_The exercise_.
Put the entries below into a Markdown table with the columns Index and Text, numbering each line and leaving out blank lines. Begin at the line that contains "scientific name: Cladophora socialis" and stop after the line that contains "state / province: Idaho".

_Supplied data_.

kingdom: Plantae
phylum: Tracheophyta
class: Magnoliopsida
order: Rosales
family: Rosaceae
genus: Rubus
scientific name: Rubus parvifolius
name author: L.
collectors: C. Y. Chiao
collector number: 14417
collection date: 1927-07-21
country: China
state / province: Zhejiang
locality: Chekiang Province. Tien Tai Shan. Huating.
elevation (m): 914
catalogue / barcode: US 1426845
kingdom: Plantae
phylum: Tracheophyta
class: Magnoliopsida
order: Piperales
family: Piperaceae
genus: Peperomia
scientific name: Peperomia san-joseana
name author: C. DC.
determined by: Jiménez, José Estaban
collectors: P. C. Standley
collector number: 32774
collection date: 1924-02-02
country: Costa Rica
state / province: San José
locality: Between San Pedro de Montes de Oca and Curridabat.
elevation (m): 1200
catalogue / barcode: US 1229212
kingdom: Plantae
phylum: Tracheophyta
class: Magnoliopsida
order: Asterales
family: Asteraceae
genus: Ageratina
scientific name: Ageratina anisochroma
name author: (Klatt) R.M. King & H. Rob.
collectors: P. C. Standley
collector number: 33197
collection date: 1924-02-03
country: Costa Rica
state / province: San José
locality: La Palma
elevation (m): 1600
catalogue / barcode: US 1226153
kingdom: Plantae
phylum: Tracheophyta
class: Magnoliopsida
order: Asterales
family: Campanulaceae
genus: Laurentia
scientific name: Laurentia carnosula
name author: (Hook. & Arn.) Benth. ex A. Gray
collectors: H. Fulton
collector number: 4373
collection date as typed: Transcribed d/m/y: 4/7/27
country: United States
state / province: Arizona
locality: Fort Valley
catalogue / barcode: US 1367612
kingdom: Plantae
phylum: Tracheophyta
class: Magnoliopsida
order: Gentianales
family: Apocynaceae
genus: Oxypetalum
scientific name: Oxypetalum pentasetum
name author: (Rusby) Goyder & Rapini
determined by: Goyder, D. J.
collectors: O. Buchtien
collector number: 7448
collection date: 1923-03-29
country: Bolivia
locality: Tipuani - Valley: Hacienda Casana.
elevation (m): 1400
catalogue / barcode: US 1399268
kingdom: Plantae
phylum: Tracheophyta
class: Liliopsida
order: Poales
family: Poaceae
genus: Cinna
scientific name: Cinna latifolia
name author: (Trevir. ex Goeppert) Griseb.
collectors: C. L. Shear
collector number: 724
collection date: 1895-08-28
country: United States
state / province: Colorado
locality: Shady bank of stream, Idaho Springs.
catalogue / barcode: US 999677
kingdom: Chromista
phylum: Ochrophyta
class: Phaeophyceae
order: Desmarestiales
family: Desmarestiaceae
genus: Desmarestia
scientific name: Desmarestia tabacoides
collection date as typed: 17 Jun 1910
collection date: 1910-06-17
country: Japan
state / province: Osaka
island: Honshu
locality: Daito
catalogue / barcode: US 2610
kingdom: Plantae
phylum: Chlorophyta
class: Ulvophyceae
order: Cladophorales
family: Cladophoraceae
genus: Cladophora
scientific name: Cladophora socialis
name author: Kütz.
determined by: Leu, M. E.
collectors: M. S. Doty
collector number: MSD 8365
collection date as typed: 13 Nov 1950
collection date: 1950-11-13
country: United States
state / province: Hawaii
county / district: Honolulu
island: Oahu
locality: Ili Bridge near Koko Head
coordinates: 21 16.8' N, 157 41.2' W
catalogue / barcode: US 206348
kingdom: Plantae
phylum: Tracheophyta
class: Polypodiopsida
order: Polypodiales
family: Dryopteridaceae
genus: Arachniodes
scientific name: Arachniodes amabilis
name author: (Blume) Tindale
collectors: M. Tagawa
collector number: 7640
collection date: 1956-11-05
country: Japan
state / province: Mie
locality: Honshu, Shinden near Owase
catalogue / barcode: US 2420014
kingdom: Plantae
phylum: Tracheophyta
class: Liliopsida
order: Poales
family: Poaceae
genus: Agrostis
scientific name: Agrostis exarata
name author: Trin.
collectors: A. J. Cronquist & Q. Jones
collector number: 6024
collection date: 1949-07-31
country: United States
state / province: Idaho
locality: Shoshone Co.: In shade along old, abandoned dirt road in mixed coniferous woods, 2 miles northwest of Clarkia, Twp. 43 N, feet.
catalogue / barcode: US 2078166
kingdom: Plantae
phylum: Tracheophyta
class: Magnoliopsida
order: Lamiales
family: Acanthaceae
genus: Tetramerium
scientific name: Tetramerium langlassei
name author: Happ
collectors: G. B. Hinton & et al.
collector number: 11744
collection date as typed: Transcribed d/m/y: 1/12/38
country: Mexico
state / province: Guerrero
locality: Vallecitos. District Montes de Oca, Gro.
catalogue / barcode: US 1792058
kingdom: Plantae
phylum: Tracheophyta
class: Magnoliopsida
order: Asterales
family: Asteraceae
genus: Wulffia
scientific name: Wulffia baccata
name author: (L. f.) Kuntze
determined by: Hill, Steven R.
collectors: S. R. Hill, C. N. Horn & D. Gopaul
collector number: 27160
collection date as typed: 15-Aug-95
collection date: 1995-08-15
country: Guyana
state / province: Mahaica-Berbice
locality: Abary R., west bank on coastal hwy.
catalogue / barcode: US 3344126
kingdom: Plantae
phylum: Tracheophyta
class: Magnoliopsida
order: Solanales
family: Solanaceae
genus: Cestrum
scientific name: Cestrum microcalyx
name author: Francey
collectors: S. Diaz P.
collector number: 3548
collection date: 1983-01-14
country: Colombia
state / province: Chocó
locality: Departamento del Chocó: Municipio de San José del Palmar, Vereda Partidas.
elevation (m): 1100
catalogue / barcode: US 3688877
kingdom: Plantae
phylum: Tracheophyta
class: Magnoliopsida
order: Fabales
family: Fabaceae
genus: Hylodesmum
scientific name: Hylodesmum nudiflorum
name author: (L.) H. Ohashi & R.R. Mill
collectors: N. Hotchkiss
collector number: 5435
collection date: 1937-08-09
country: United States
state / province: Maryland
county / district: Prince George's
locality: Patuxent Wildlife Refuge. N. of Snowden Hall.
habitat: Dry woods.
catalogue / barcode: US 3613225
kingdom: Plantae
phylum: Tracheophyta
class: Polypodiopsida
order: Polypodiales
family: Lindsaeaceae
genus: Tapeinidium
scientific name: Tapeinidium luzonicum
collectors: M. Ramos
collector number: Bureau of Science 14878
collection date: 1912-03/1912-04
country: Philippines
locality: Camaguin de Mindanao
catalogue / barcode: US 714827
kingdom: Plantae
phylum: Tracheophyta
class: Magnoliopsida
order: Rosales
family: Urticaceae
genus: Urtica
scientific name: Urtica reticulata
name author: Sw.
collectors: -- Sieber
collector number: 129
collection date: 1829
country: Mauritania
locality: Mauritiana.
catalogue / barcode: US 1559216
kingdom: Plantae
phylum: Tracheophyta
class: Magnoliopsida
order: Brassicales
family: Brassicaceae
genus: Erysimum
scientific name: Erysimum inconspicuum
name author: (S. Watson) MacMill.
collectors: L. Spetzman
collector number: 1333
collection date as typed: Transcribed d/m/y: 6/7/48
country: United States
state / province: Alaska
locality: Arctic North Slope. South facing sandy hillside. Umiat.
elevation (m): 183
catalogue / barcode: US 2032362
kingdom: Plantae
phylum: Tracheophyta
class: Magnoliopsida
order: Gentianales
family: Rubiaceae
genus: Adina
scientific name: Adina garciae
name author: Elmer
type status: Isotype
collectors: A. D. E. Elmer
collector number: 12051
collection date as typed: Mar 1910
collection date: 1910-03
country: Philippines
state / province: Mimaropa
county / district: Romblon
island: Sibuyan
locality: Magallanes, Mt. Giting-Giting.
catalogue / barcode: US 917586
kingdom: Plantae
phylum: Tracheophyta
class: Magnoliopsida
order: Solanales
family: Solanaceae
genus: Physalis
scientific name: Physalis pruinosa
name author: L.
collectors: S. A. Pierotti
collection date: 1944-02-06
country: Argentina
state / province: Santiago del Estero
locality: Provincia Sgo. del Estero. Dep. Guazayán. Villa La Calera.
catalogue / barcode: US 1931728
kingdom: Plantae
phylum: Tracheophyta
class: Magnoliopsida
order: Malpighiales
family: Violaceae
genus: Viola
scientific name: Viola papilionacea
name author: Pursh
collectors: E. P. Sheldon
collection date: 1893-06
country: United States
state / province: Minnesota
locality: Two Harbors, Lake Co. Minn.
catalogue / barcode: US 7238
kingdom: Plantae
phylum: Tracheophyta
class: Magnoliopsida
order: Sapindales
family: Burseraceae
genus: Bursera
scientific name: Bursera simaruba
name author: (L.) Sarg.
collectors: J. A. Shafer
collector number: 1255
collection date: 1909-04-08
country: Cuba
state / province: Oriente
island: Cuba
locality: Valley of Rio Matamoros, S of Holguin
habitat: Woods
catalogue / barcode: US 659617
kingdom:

_Result_.
| Index | Text |
|---|---|
| 1 | scientific name: Cladophora socialis |
| 2 | name author: Kütz. |
| 3 | determined by: Leu, M. E. |
| 4 | collectors: M. S. Doty |
| 5 | collector number: MSD 8365 |
| 6 | collection date as typed: 13 Nov 1950 |
| 7 | collection date: 1950-11-13 |
| 8 | country: United States |
| 9 | state / province: Hawaii |
| 10 | county / district: Honolulu |
| 11 | island: Oahu |
| 12 | locality: Ili Bridge near Koko Head |
| 13 | coordinates: 21 16.8' N, 157 41.2' W |
| 14 | catalogue / barcode: US 206348 |
| 15 | kingdom: Plantae |
| 16 | phylum: Tracheophyta |
| 17 | class: Polypodiopsida |
| 18 | order: Polypodiales |
| 19 | family: Dryopteridaceae |
| 20 | genus: Arachniodes |
| 21 | scientific name: Arachniodes amabilis |
| 22 | name author: (Blume) Tindale |
| 23 | collectors: M. Tagawa |
| 24 | collector number: 7640 |
| 25 | collection date: 1956-11-05 |
| 26 | country: Japan |
| 27 | state / province: Mie |
| 28 | locality: Honshu, Shinden near Owase |
| 29 | catalogue / barcode: US 2420014 |
| 30 | kingdom: Plantae |
| 31 | phylum: Tracheophyta |
| 32 | class: Liliopsida |
| 33 | order: Poales |
| 34 | family: Poaceae |
| 35 | genus: Agrostis |
| 36 | scientific name: Agrostis exarata |
| 37 | name author: Trin. |
| 38 | collectors: A. J. Cronquist & Q. Jones |
| 39 | collector number: 6024 |
| 40 | collection date: 1949-07-31 |
| 41 | country: United States |
| 42 | state / province: Idaho |